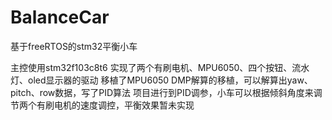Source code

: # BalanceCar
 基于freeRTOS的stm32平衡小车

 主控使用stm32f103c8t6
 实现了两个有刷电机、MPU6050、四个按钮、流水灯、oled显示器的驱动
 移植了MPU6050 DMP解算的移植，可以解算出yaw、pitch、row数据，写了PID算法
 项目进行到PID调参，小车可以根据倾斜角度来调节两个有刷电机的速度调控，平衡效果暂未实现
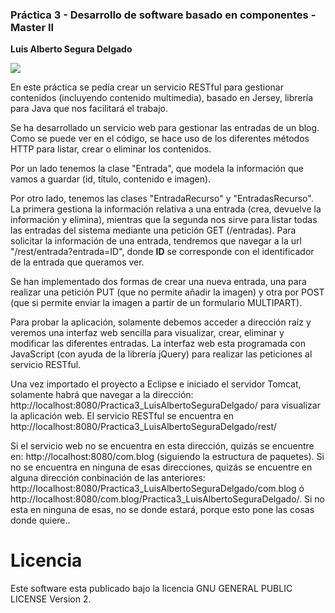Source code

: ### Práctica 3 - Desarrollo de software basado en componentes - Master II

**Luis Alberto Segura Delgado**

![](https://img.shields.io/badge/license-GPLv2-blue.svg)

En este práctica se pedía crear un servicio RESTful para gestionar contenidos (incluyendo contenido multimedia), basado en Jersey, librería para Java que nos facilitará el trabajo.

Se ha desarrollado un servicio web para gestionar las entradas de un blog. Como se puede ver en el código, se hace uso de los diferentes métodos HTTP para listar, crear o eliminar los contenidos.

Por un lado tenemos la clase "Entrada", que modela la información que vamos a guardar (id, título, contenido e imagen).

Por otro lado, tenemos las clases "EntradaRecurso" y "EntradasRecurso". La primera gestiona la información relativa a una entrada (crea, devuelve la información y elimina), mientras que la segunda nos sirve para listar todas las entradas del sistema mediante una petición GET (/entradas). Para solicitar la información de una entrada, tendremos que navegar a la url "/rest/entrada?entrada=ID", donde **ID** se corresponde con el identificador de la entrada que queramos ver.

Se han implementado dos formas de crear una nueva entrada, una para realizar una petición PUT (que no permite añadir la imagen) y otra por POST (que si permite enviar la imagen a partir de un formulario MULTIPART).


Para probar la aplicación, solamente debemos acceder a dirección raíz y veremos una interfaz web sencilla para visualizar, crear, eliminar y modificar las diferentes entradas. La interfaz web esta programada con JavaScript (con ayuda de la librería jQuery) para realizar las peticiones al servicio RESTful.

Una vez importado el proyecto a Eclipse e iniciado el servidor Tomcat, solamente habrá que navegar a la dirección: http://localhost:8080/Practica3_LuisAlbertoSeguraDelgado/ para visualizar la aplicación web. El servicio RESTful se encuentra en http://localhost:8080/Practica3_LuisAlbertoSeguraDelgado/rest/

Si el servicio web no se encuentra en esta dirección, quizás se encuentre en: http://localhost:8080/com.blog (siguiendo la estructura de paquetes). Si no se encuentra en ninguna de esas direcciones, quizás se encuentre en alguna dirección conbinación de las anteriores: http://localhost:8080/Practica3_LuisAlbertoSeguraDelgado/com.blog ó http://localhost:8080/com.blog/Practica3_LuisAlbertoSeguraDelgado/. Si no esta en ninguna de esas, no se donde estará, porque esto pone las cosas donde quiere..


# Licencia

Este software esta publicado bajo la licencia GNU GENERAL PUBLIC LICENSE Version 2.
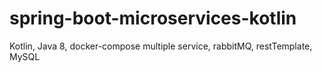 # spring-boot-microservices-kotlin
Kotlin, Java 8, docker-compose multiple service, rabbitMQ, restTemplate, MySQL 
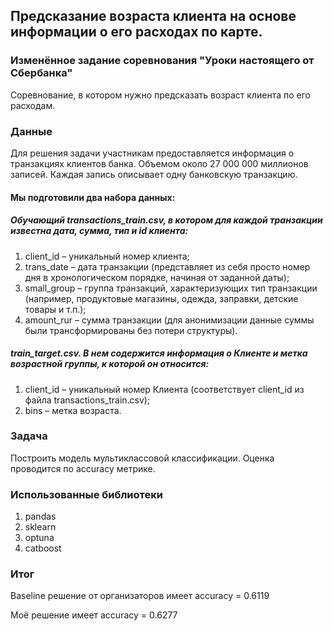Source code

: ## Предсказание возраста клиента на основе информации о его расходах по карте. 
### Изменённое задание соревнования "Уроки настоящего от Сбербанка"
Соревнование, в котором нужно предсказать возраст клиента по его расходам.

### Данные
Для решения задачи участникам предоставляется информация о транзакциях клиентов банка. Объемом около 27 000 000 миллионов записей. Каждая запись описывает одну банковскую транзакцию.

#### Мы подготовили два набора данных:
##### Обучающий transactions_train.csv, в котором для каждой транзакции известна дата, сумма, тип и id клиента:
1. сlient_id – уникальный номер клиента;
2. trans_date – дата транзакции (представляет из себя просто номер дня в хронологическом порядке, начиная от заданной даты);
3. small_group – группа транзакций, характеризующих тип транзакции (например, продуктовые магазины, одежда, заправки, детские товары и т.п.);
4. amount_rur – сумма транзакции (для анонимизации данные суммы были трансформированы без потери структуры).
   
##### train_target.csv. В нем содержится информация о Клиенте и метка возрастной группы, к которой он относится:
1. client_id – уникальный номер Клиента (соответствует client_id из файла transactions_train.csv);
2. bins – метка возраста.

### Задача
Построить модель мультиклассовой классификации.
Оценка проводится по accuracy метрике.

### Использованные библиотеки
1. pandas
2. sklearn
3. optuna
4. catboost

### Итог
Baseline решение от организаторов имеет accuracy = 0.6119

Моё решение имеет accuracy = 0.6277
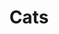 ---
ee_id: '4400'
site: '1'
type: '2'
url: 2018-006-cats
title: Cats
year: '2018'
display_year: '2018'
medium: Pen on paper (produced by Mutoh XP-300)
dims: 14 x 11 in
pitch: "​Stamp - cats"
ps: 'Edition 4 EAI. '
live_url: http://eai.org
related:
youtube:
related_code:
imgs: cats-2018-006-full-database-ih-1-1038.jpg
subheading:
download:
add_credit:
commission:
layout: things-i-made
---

****************************************

• [Directions]:
Show the lines where the word "imagen" appears in the entries.

• [Exercise output]:
Por un lado tenemos la clase "Entrada", que modela la información que vamos a guardar (id, título, contenido e imagen).
Se han implementado dos formas de crear una nueva entrada, una para realizar una petición PUT (que no permite añadir la imagen) y otra por POST (que si permite enviar la imagen a partir de un formulario MULTIPART).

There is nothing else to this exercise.